Technical analysis also includes analysis of chart patterns. Based on the simple premise that history repeats itself, the chart patterns created by the price movement are analysed. Exotic terms like Head and Shoulders, Double Top or Double Bottom, Flags, Triangles, Pennants, Trend lines, Resistance, Support and so on abound in the world of chart analysis. A key component of chart analysis is volume. Often, the chart patterns have to be confirmed by the underlying volume pattern. One reason why many have found chart and technical analysis attractive is its simplicity, especially with the advent of personal computers. Many are "seduced" by this and its sometimes remarkable accuracy. Experienced chartists and traders know that there is more to this and therefore incorporate the following key techniques into their trading strategies to improve their chances of sustained success.

F. Money Management, Stop-loss & Trailing-Stop

The single most important concept that a successful technical analyst and trader must fully comprehend is probability. From this vital concept, the following trading strategies and techniques are devised to improve the chances of success or at least reduce the odds of failure.

The importance of money management to successful trading cannot be over - emphasized. In our view, it is the single most important factor in deciding whether a trader eventually succeeds or fails. Out of the financial resources available, what is the exposure or amount that a trader should have to a particular trade has a big influence in the trader's eventual performance.

The main idea behind these 2 important money management techniques of stop - loss and trailing - stop is “Let your profits run but cut your losses.”

Stop - loss means that if the price of the counter falls to a certain predetermined level, a trader should stop the losses and sell. What the actual stop - loss should be has to be determined by the trader him or herself. Setting the stop - loss levels can be more complex than what is generally realised and is dependent on a number of major factors. There is a trade off in setting a stop - loss " if it is close to your buying price, the stop - loss can be easily triggered but your loss will be small and vice - versa.

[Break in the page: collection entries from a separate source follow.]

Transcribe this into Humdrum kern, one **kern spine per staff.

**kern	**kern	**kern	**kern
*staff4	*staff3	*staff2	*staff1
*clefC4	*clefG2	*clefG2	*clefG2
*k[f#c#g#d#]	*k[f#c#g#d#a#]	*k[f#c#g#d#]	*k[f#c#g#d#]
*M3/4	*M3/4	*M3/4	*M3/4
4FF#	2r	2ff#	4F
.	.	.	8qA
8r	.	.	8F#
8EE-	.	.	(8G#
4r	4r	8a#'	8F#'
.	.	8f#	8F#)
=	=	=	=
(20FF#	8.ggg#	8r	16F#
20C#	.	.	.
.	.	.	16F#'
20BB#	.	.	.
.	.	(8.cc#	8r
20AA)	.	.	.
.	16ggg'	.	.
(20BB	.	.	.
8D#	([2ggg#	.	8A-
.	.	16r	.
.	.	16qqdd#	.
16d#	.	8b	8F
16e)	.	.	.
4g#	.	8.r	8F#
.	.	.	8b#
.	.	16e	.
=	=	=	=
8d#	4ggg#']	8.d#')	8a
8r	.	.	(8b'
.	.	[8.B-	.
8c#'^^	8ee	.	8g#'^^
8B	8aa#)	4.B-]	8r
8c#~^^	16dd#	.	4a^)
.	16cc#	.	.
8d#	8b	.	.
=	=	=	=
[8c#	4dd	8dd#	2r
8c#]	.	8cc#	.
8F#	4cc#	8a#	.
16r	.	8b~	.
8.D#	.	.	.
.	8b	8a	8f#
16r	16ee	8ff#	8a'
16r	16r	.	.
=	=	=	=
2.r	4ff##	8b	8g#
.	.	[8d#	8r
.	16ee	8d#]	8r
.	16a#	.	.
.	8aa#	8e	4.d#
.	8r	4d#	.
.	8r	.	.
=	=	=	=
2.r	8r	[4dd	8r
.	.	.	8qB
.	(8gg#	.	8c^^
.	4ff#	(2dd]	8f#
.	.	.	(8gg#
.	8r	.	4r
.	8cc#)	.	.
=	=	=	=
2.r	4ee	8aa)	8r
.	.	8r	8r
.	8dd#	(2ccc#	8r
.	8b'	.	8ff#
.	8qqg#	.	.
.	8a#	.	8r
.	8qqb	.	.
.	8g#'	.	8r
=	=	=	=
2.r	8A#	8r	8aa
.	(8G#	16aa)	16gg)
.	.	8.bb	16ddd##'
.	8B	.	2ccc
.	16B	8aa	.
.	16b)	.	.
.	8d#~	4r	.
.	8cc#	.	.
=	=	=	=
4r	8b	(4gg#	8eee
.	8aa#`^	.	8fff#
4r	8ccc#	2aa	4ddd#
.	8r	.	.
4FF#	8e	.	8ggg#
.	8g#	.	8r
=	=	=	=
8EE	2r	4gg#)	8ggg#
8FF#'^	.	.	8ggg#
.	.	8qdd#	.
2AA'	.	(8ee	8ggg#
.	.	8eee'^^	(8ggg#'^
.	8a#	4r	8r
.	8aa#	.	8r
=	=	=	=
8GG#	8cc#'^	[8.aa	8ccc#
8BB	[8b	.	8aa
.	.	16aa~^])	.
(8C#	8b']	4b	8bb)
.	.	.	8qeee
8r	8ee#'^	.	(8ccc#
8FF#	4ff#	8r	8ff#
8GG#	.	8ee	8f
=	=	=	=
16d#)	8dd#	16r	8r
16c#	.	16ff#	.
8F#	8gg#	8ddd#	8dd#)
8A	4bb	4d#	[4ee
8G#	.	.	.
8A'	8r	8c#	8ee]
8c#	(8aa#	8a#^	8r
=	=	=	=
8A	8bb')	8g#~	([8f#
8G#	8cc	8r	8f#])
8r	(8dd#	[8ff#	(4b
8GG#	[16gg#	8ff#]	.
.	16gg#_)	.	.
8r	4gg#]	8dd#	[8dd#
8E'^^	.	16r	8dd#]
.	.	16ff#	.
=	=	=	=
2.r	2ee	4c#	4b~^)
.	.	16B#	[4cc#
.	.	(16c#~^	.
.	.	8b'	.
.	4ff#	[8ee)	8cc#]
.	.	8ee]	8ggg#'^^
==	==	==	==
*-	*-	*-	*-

A trailing - stop is used when a counter after you have bought has gone up in price. What happens is this : Say the price has gone up from $2.00 to $3.00. To protect your profits (in case the trend turns ) and yet have a chance to participate ( in case the price still rises ), you place a trailing - stop at, say, $2.50. This means that if the price falls to $2.50, you sell out with a profit. As the price goes higher, your trailing - stops should move higher too. What the trailing - stops will be will have to be decided by each trader him or herself.

Conclusion and a Final word of Advice

An indicator should be used in conjunction with other indicators so as to prevent false signals, which often happen.

Using technical and chart analysis requires a lot of experience, judgement and research. For those subscribers who are new, start small.

Finally, for all subscribers, do not borrow.